Treinador e ex-jogador, Matosevic é suspenso do tênis por quatro anos por se dopar e ajudar atletas a burlarem exames
O ex-tenista e treinador australiano Marinko Matosevic foi suspenso do esporte por quatro anos após violar diversas regras antidoping entre 2018 e 2020, que vão de se dopar, enquanto atleta, até ajudar outros tenistas a burlarem os exames entre os anos de 2018 e 2020, segundo a Agência Internacional de Integridade do Tênis (ITIA) comunicou, nesta segunda-feira.
Entre as acusações da entidade, ele foi condenado pelo "uso de um método proibido por meio de doping sanguíneo (enquanto jogador em atividade), o auxílio a outro jogador para que este se dopasse sanguíneo, o fornecimento de conselhos a outros jogadores sobre como evitar testes positivos", comunicou, em seu site.
Em 15 de maio de 2025, a ITIA acusou formalmente Matosevic com possíveis evidências de violações das regras de doping. O australiano negou as acusações e o caso foi encaminhado a um tribunal independente para determinar a responsabilidade e a sanção.
Uma audiência foi agendada para ocorrer por videoconferência em 9 de fevereiro de 2026. Mas, nas semanas que antecederam a audiência, Matosevic emitiu uma declaração à imprensa, admitindo ter realizado um doping sanguíneo, mas que as outras acusações seriam infudadas e criticou a forma como foi realizada a investigação pela entidade.
"Escrevo este texto com o coração pesado e a mente lúcida. Estou sob investigação da ITIA desde o Masters de Roma em 2024, uma investigação focada em um método proibido que usei em fevereiro de 2018. Embora a ITIA não tenha provas concretas da minha má conduta, optei por admiti-la devido ao processo corrupto e à natureza absurda das outras acusações”, comunicou o ex-atleta, na época. E acrescentou: "Fiquei enojado comigo mesmo e me aposentei na semana seguinte, aos 32 anos e meio", acrescentou.
Punições
Matosevic optou por não comparecer à audiência, que ocorreu conforme agendado. Em 16 de março de 2026, o tribunal independente, presidido por Michael Heron KC, confirmou as acusações, aplicando uma suspensão de quatro anos a Matosevic, com efeito a partir da data da decisão por escrito. A acusação de posse e uso de clenbuterol, anterior a 2020, foi rejeitada pelo tribunal independente por falta de provas.
Sobre as acusações relacionadas ao aconselhamento de outros jogadores, o presidente do tribunal independente, Michael Heron KC, afirmou que as ações de Matosevic “foram muito além da associação passiva e constituem participação intencional”, em violação ao TADP, e que sua “conduta atenta contra a integridade da estrutura antidoping”.
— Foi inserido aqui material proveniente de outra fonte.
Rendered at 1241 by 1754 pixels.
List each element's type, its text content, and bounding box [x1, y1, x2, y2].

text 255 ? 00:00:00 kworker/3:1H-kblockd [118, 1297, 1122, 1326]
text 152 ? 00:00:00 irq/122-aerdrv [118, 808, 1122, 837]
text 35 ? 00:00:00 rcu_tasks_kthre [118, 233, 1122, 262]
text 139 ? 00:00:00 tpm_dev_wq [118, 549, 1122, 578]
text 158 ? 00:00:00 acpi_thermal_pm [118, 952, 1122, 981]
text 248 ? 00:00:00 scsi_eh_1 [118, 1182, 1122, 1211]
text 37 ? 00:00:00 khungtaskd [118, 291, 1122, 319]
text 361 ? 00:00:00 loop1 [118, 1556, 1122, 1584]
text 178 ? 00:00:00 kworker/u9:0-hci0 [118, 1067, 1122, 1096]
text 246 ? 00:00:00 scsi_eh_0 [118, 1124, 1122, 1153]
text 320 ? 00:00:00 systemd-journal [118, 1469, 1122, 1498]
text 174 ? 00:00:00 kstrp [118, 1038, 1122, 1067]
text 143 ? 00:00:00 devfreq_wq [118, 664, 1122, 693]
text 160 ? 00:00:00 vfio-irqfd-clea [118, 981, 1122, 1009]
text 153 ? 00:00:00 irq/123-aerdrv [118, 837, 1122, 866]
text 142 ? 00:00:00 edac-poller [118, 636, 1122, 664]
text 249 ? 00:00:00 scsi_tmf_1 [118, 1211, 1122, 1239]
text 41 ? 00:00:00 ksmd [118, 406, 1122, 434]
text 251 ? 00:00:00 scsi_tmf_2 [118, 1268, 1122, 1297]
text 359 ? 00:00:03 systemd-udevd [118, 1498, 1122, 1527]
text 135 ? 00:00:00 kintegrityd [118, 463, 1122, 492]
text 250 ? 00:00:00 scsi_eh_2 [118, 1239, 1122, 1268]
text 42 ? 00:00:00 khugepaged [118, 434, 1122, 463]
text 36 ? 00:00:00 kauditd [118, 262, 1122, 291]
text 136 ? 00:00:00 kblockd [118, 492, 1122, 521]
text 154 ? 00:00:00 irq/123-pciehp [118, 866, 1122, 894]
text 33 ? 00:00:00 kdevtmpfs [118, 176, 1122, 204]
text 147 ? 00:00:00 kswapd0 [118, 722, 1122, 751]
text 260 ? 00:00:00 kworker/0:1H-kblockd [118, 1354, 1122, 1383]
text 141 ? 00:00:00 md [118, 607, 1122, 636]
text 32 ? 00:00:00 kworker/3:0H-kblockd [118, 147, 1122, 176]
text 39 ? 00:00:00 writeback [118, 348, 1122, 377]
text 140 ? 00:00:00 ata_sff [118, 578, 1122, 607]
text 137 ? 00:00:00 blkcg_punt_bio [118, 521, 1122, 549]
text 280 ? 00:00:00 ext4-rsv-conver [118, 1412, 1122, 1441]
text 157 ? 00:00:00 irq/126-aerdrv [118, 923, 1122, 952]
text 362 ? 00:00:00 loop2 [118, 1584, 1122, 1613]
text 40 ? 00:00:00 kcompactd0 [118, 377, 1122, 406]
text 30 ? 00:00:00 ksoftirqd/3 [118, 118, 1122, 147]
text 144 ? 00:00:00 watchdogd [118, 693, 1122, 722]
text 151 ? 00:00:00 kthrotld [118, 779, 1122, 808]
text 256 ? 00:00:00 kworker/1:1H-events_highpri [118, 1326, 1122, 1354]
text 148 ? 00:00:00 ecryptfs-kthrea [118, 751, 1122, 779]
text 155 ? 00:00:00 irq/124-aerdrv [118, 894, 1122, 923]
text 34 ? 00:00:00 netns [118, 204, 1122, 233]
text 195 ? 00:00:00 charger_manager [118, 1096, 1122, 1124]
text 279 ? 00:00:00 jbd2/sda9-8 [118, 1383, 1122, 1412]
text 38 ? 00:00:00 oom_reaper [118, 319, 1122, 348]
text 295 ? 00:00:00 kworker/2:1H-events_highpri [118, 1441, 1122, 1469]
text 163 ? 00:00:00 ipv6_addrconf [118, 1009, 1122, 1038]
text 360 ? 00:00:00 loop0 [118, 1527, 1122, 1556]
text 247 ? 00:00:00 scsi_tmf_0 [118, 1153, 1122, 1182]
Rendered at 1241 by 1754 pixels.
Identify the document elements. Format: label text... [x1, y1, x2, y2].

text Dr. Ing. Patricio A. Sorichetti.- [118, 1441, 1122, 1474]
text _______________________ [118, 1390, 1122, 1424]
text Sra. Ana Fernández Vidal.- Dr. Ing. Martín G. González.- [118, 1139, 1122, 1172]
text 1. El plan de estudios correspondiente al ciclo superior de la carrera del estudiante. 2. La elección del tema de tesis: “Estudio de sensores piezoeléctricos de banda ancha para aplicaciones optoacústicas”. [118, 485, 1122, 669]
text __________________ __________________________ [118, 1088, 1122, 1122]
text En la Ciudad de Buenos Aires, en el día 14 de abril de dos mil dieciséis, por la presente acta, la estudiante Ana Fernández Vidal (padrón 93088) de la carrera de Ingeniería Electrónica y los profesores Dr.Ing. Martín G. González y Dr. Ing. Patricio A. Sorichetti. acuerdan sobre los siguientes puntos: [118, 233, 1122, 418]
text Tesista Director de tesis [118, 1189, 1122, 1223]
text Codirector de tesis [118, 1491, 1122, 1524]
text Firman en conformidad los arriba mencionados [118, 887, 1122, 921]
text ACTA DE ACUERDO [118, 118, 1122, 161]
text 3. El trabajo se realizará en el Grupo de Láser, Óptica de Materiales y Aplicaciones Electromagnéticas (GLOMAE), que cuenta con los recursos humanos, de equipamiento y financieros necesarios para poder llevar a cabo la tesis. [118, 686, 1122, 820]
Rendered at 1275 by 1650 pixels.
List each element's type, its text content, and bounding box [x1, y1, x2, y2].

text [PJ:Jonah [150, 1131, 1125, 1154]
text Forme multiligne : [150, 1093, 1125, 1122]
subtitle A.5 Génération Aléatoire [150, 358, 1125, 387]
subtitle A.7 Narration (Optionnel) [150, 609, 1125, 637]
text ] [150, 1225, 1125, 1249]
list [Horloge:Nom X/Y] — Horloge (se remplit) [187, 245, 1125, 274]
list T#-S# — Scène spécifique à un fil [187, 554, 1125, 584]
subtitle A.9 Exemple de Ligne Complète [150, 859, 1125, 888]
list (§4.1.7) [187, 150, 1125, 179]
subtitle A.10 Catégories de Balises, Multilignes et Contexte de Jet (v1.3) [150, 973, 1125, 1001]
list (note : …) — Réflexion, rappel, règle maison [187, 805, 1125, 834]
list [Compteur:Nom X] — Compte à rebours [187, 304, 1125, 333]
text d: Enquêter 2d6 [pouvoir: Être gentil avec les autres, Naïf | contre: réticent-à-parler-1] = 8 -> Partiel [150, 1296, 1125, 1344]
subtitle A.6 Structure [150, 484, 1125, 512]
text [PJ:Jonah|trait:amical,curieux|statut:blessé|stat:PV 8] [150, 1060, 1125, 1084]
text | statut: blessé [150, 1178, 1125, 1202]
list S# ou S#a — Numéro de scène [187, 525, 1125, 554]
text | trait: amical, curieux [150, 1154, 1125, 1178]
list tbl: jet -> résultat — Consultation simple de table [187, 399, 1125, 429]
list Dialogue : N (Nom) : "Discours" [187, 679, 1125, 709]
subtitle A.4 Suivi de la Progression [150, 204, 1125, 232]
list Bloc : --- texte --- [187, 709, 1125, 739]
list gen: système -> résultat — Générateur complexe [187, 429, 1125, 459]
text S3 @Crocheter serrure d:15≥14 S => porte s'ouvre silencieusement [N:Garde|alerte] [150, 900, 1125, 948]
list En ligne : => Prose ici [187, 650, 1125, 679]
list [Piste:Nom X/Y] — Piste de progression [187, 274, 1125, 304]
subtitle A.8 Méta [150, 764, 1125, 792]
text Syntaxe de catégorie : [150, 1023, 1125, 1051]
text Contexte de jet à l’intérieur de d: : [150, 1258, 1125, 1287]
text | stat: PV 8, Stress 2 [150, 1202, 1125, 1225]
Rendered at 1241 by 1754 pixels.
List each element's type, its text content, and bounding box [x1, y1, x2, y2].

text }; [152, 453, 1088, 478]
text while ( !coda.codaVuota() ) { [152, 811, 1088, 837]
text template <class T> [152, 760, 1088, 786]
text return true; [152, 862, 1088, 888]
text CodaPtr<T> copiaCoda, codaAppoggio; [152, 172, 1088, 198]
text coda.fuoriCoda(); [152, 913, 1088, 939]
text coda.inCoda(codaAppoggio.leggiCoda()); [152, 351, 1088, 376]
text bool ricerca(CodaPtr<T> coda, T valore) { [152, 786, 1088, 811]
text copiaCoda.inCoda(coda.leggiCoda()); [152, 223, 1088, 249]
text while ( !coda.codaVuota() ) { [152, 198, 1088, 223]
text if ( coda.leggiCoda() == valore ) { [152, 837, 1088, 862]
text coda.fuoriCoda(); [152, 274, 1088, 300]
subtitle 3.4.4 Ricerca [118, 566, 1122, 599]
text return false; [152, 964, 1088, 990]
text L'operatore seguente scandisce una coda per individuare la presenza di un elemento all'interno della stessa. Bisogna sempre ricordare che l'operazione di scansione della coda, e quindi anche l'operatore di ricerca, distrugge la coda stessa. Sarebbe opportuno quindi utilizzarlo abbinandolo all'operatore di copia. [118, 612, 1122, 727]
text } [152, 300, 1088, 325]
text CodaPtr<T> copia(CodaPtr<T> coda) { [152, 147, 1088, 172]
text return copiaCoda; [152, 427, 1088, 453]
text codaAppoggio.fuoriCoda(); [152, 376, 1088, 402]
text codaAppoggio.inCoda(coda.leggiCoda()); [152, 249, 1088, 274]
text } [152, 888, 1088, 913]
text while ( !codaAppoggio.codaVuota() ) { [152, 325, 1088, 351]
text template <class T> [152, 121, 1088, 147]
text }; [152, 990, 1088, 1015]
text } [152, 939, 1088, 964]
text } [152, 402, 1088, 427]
O tribunal também rejeitou as alegações públicas de Matosevic relativas à integridade do processo de investigação da ITIA, considerando-as sem fundamento, e afirmou que a ITIA “agiu dentro da autoridade que lhe foi conferida pelo TADP”.
Além da suspensão, os prêmios em dinheiro de Matosevic nos torneios ATP Challenger de Morelos e Indian Wells, em fevereiro de 2018, período próximo à violação de doping sanguíneo, também foram desqualificados.
"A suspensão de Matosevic terminará em 15 de março de 2030, mediante o reembolso dos prêmios em dinheiro pendentes", informou a entidade.
"Durante o período de inelegibilidade, Matosevic está proibido de jogar, treinar ou participar de qualquer evento ou atividade de tênis autorizada ou sancionada pelos membros da ITIA (ATP, ITF, WTA, Tennis Australia, Fédération Française de Tennis, Wimbledon e USTA) ou por qualquer associação nacional ou suas associações ou clubes membros, liga profissional ou evento de nível internacional ou nacional afiliado à WADA".
Matosevic, de 40 anos, alcançou o 39º lugar no ranking de simples em 2013, sua melhor posição na carreira. Ele se aposentou do esporte em 2018 e desde então se tornou treinador, trabalhando com os tenistas australianos Chris O'Connell e Jordan Thompson — não houve nenhuma citação sobre irregularidades por parte destes atletas no comunicado da entidade.